What are some issues or topics that are most important to you?
I’m really excited because I have my second single, it’s called “One More Hallelujah.” My mom got really sick a few years back and it rocked our family. It completely changed the course of my life, of my family’s life, and I think going through that, music and my faith are the two things that became the most important thing. Music became so much more than something that I just listened to on the radio, it really became a healing and a safe place and a sanctuary, all of the things that music does because music is so powerful.
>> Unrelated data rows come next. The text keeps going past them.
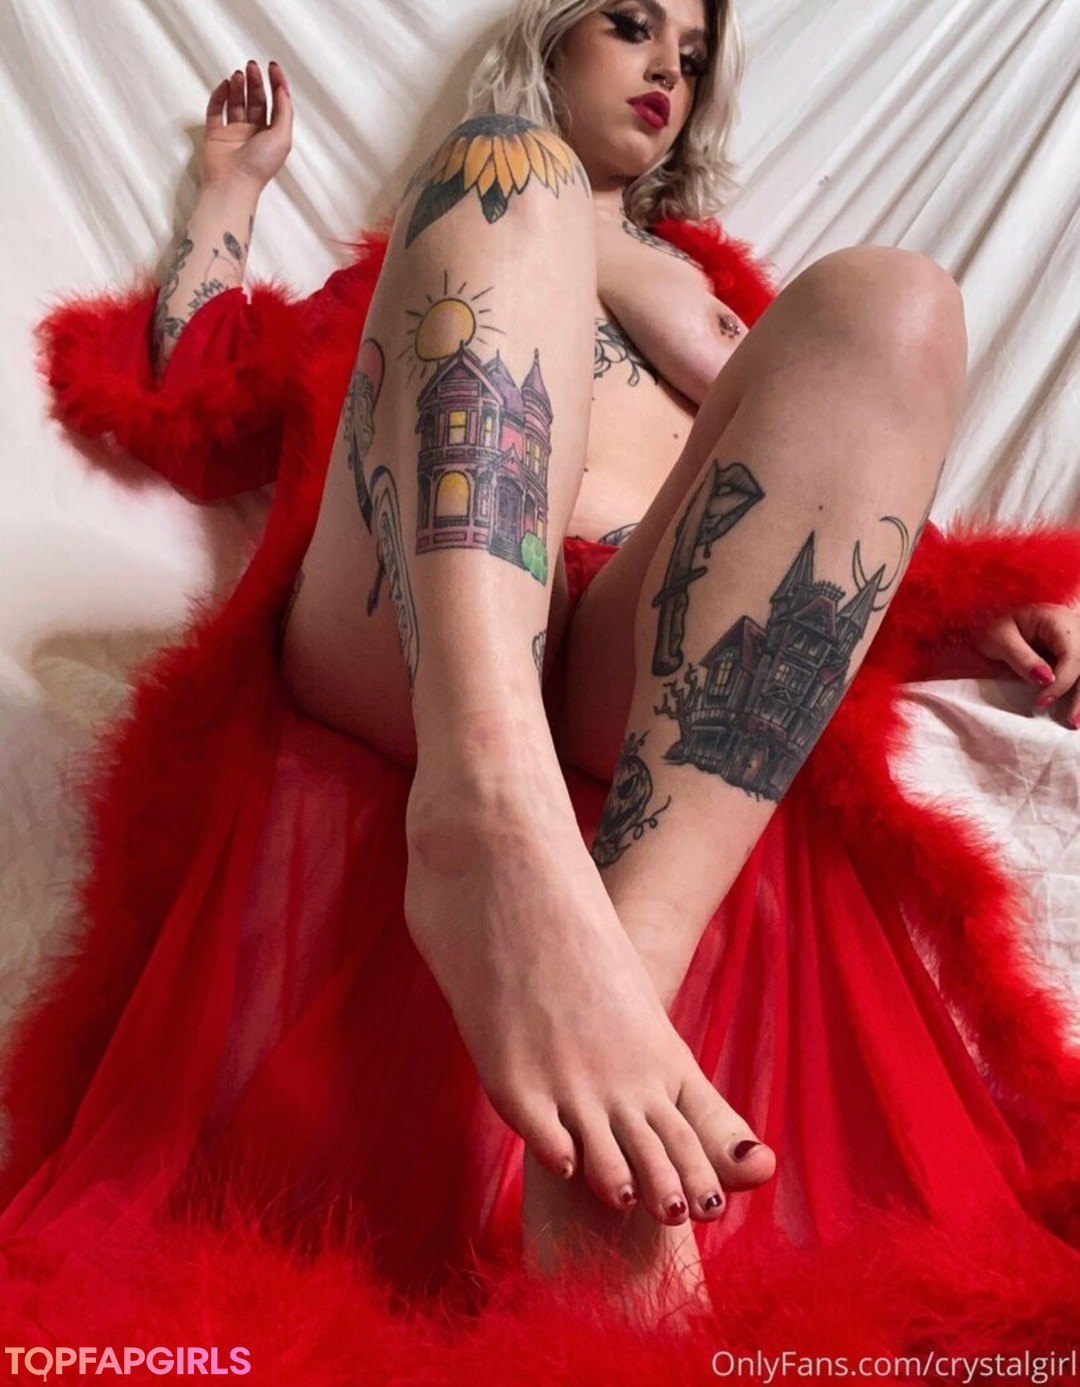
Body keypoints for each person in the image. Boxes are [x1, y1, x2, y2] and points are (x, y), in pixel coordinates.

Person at [4, 0, 1080, 1359]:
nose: (668, 68)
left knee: (900, 303)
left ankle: (619, 999)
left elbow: (820, 521)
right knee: (508, 175)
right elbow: (196, 397)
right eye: (632, 24)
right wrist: (229, 190)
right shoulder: (414, 253)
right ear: (550, 38)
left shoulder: (729, 303)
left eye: (693, 56)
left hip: (644, 646)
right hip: (425, 638)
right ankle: (485, 815)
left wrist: (974, 601)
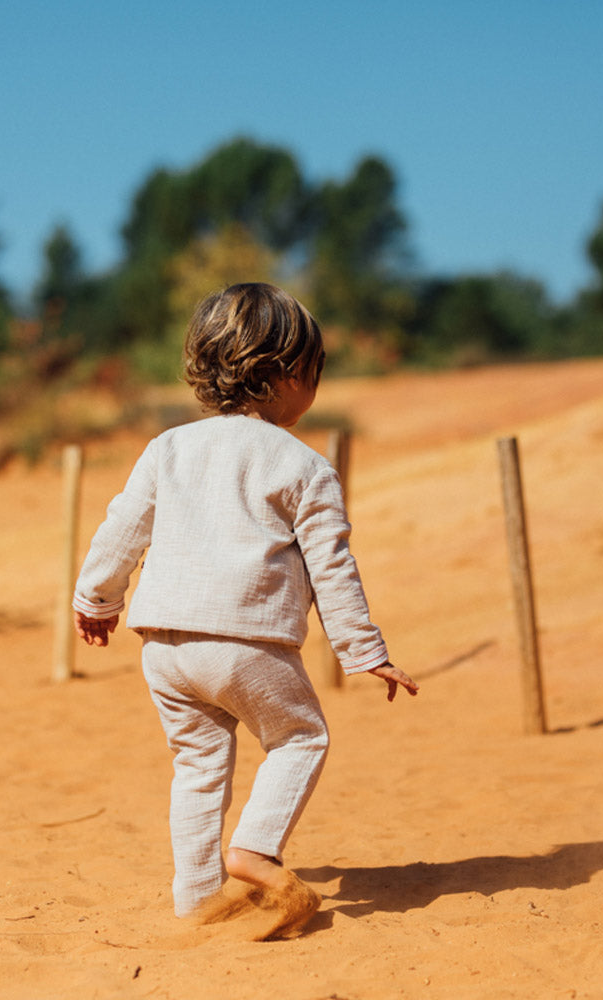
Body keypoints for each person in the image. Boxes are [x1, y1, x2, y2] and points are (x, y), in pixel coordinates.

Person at [73, 282, 418, 938]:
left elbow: (123, 530)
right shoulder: (305, 466)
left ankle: (198, 902)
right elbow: (332, 569)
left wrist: (96, 599)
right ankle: (254, 850)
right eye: (316, 374)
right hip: (247, 641)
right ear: (288, 376)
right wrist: (366, 651)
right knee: (300, 737)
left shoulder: (167, 448)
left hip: (164, 647)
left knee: (198, 763)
But I think until you go through an experience like that where music literally is your escape from all of that, it changed the course of my life, and that’s when I really started diving into songwriting and what I wanted to say through my music.
I always hope to tell real stories through music, whether that’s the good times or the bad times in life. But ultimately, [I want] to bring hope, encouragement, I think we need love. I honestly feel like our world needs realness. I feel like we can sugarcoat a lot of things sometimes, and I always want to keep it real. Life isn’t perfect, and I feel like a lot of people paint a pretty perfect picture of their lives. That’s an issue that I see, because I deal with it myself getting pulled down this hole of “I’m not good enough” or whatever it is, and so I think it’s really through social media that I want to be real.
But I think it is important to me to really be honest and share the dark parts and the ups and downs through the journey. That’s what I hope to give to people is be honest, but also don’t be afraid to go for your dreams. I hope to encourage, because I’ve been so young in this industry, I’ve felt a lot like people weren’t taking me seriously because of that. But I always have to remind myself that age is literally just a number, and it doesn’t define who we are and the stories we want to tell and the dreams that we have – no matter how big they are.